Videobeschreibung (+Laufzeit oder Datum siehe Original).
Das Urteil des Kölner Landgerichts ist eine Ohrfeige für die DEL und ihre Funktionäre. Und es ist unfassbar, dass sie nach diesem eindeutigen Signal vor Gericht weiterstreiten wollen – koste es, was es wolle. Verantwortung gegenüber den Gesellschaftern und auch der Sportart an sich zumindest sieht anders aus. Es passt aber zu dem ganzen DEL-Gebilde, dass es offenbar keinen darin gibt, der die handelnden Funktionäre stoppt und eine einvernehmliche Lösung anstrebt.
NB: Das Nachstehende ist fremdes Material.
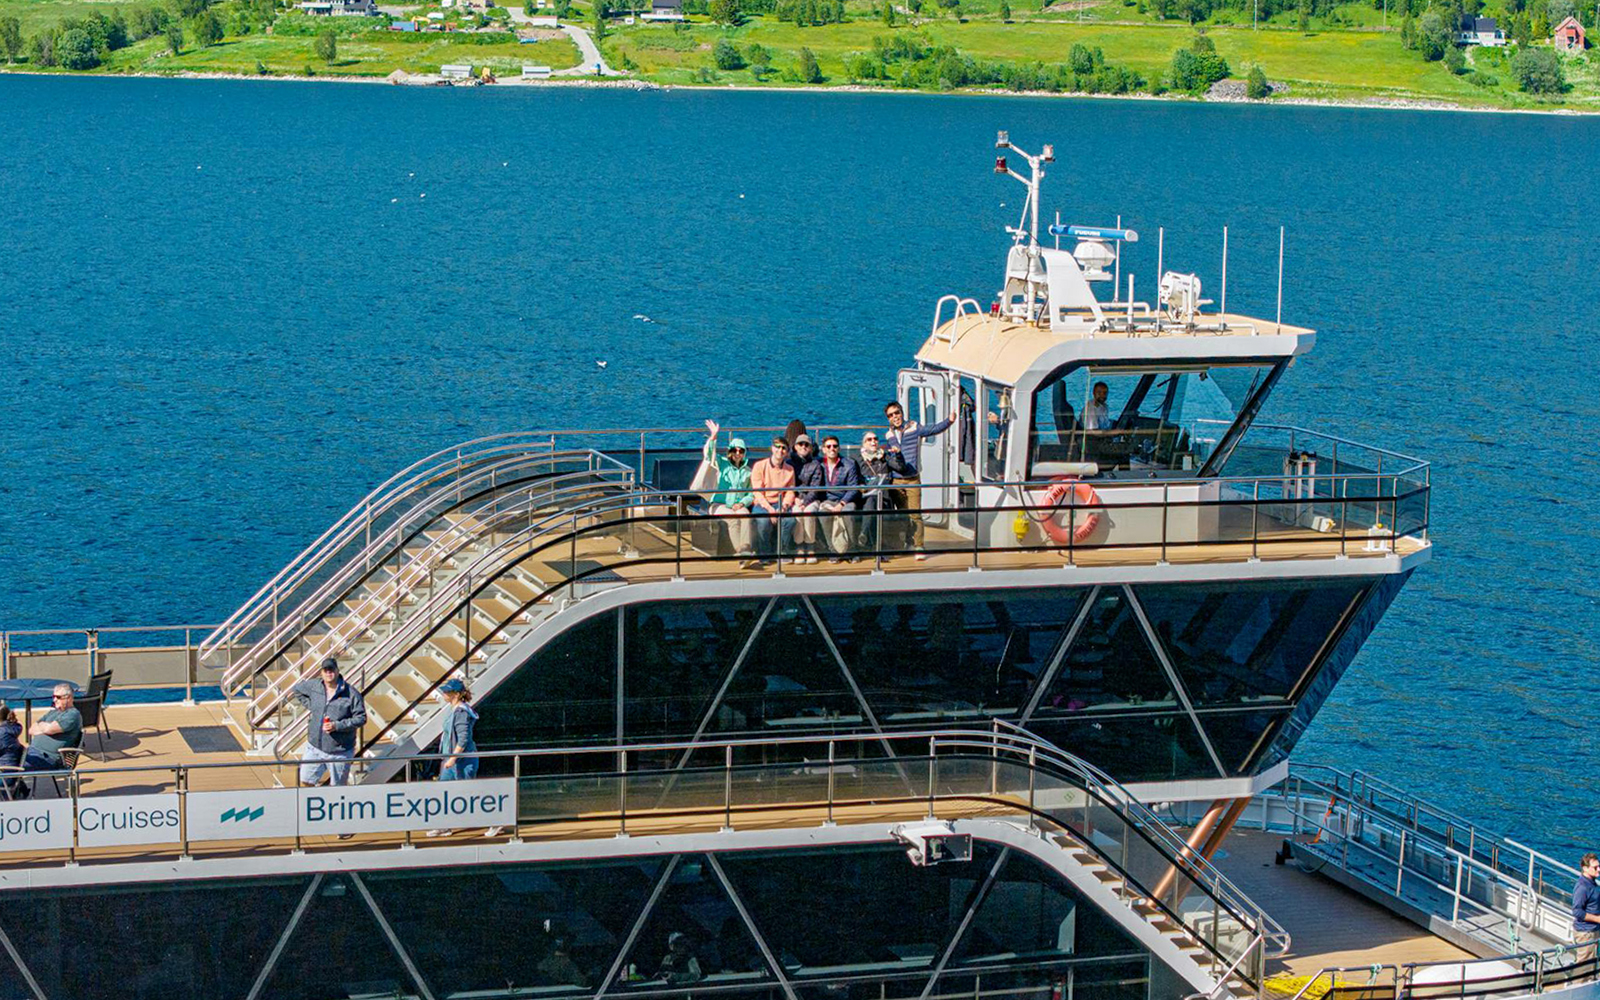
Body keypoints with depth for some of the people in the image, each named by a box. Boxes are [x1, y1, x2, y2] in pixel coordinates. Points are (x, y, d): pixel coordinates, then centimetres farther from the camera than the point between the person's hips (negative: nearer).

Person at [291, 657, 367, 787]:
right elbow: (296, 690, 20)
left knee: (337, 788, 9)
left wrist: (337, 726, -22)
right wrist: (310, 706, 6)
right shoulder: (313, 686, 0)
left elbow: (361, 718, -13)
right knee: (306, 781, 5)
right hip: (315, 747, 4)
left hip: (339, 751, -4)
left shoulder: (351, 694, -13)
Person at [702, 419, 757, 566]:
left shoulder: (747, 471, 17)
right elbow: (708, 455, -8)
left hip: (738, 506, 2)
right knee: (733, 518, -33)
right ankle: (740, 552, -41)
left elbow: (751, 494, 14)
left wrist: (742, 503, -6)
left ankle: (745, 549, -49)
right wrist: (713, 437, -23)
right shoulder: (722, 464, 10)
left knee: (745, 515, -33)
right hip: (720, 505, -2)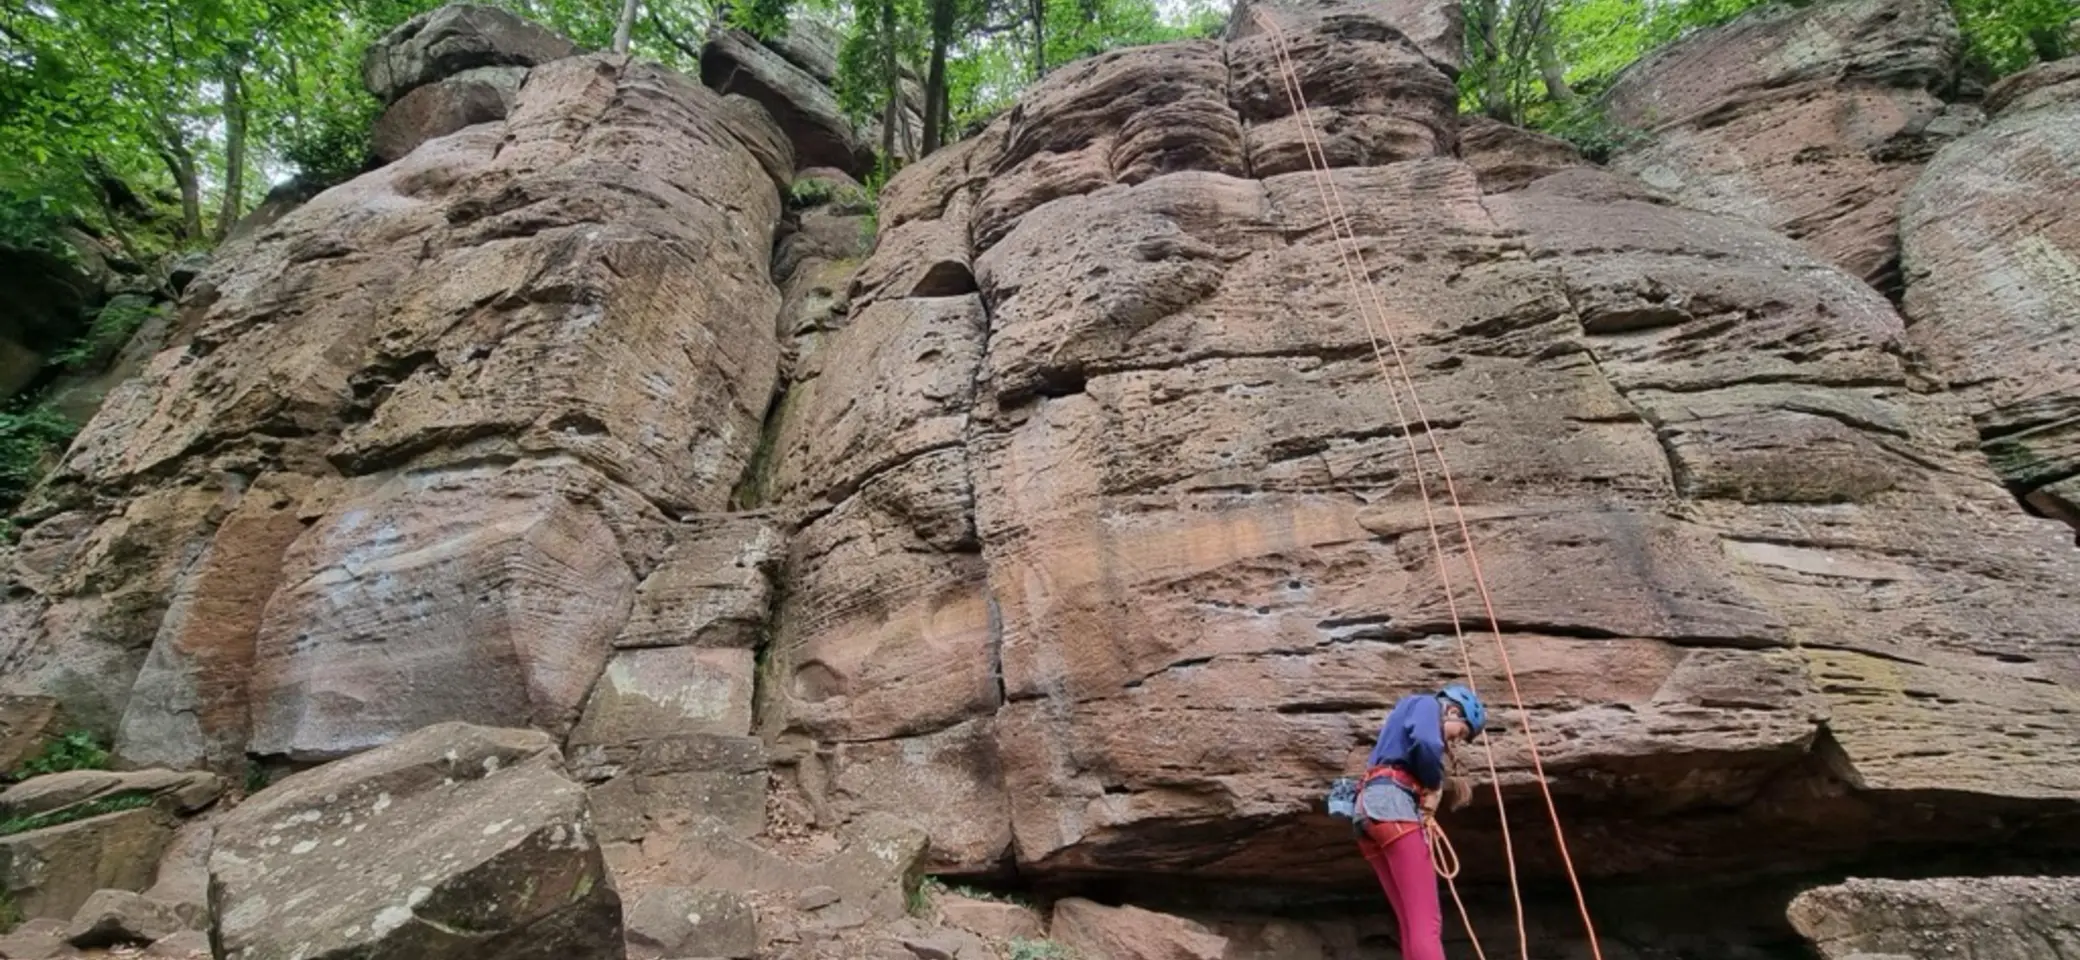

Die Reaktionen auf das Urteil zeigen aber noch etwas anderes, etwas Generelles: dass der Sport immer noch glaubt, fernab jeglicher ordentlichen Gesetze fungieren zu können. Das ist nachzuvollziehen, wenn es um rein spieltechnische Fragen geht. Kein ordentliches Gericht soll schließlich entscheiden, ob ein Puck oder Ball bei einem Spiel im Tor war.
Die Ausgrenzung der ordentlichen Gerichte ist aber nicht haltbar, wenn es sich um das Geschehen fernab des sportlichen Betätigungsfeldes handelt – und um das Miteinander der Klubs, um das Miteinander von Wirtschaftsunternehmen. Hier darf der Sport keine eigenen Regeln aufstellen. Deshalb ist das Urteil auch eine Warnung an viele Sportverbände, die meinen, alles allein regeln zu können.